Seagate has a labeling scheme for their SCSI drives like so:

       ST3xxxxxCC

where ST3 is the model, xxxxx is the capacity of the drive and CC is the interface code for the drive.

 

LC happens to be the interface code for 80-pin LVD, which is a common interface. You can do an ST3* with eBay's query language but you will pick up other interfaces like ST3xxxxxLW and ST3xxxxxFC which you can't filter out.

 

With regular expressions, you can add a "Must Not Match" expression such as:

       (LW|FC)

 

The parentheses and the vertical bar are metacharacters. The parentheses define a group of text within which is an OR '|' operator. This expression says either "LW" or "FC". When placed in the Must-Not-Match box, Prospector will filter out all results that do match this expression.

 

Common metacharacters are:

 

Metacharacter

Meaning

. (period)

Matches any character

* (asterisk)

Quantifies the preceding character and matches it zero or more times for as many times as possible.

+

Quantifies the preceding character and matches it one or more times for as many times as possible.

?

Quantifies the preceding character and matches it zero or one time, matching one time if possible.

[ccc] (square brackets)

Matches any character found within the square brackets. [ace] will match the characters a, c, or e.

The '-' (dash) character can be used to specify a range, so [a-e] means a, b, c, d, or e.

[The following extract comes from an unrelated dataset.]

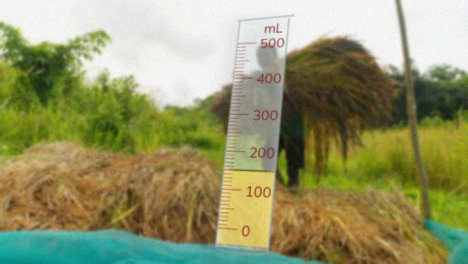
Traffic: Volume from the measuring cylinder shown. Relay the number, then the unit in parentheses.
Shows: 150 (mL)
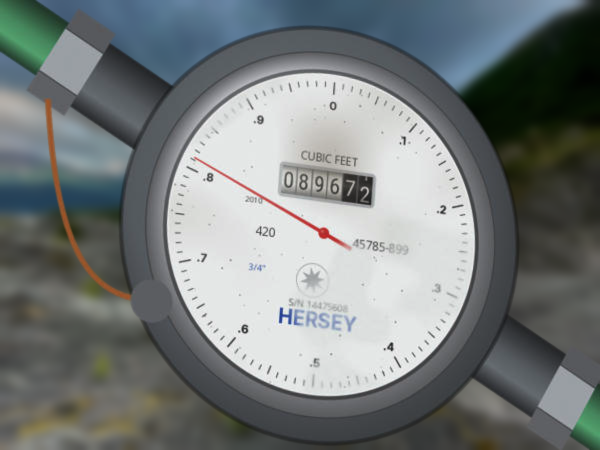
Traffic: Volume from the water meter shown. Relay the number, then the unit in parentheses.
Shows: 89671.81 (ft³)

The '^' (caret) character can be used to negate, and mean "everything except", so [^a-e] means any character except a, b, c, d, or e.

( ) (parentheses)

Group.

|

Boolean OR operator, used to specify alternatives.

\d

Matches any digit, equivalent to [0-9].

\D

Matches any non-digit, equivalent to [^0-9].

\s

Matches a whitespace character.

\S

Matches a non-whitespace character.

\w

Matches any alphanumeric character, equivalent to [_0-9a-zA-Z].

\W

Matches any non-alphanumeric character, equivalent to [^_0-9a-zA-Z].

 

Prospector supports the full Microsoft .NET regular expression language.

 

Notes

 

Prospector performs regular expression matching only on listing titles. While it would be desirable to match within descriptions as well, it would be very costly in terms of the amount of data that will need to be fetched, hence the limitation.